Input for this task>
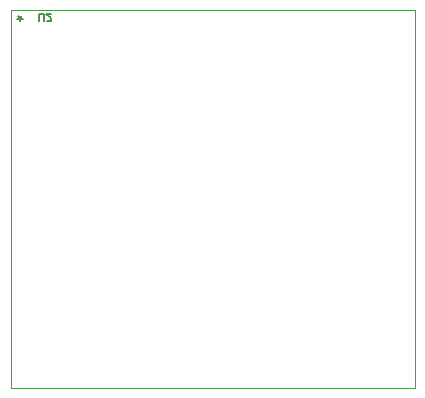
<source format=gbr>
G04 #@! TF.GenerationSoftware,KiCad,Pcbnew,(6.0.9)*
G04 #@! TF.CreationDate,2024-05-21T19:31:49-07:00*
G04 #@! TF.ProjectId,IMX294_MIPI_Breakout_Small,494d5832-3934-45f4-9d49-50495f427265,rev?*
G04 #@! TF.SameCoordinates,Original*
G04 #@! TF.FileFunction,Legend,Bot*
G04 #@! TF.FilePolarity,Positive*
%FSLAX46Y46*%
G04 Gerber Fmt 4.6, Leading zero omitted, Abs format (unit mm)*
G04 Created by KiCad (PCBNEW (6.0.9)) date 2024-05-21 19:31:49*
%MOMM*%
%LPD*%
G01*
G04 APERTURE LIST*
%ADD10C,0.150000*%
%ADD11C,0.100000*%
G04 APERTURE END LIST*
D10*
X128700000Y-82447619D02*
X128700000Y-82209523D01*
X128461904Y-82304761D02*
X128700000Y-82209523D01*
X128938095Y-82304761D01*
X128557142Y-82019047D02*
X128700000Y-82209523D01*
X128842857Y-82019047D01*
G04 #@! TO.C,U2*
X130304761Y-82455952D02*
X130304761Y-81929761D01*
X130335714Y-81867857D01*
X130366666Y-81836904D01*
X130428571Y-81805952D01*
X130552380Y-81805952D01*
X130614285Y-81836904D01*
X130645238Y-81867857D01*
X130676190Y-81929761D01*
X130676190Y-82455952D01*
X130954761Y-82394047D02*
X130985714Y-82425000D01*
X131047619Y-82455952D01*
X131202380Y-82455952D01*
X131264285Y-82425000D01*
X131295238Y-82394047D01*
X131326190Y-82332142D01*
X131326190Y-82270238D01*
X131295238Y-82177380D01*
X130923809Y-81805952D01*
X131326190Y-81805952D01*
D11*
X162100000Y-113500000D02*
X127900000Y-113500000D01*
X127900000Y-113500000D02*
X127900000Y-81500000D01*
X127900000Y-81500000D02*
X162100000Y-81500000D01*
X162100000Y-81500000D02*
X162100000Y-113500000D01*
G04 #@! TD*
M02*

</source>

Goal of the exercise> Show the lines of the records that include the string "LIST".

Solution for this task>
G04 APERTURE LIST*
G04 APERTURE END LIST*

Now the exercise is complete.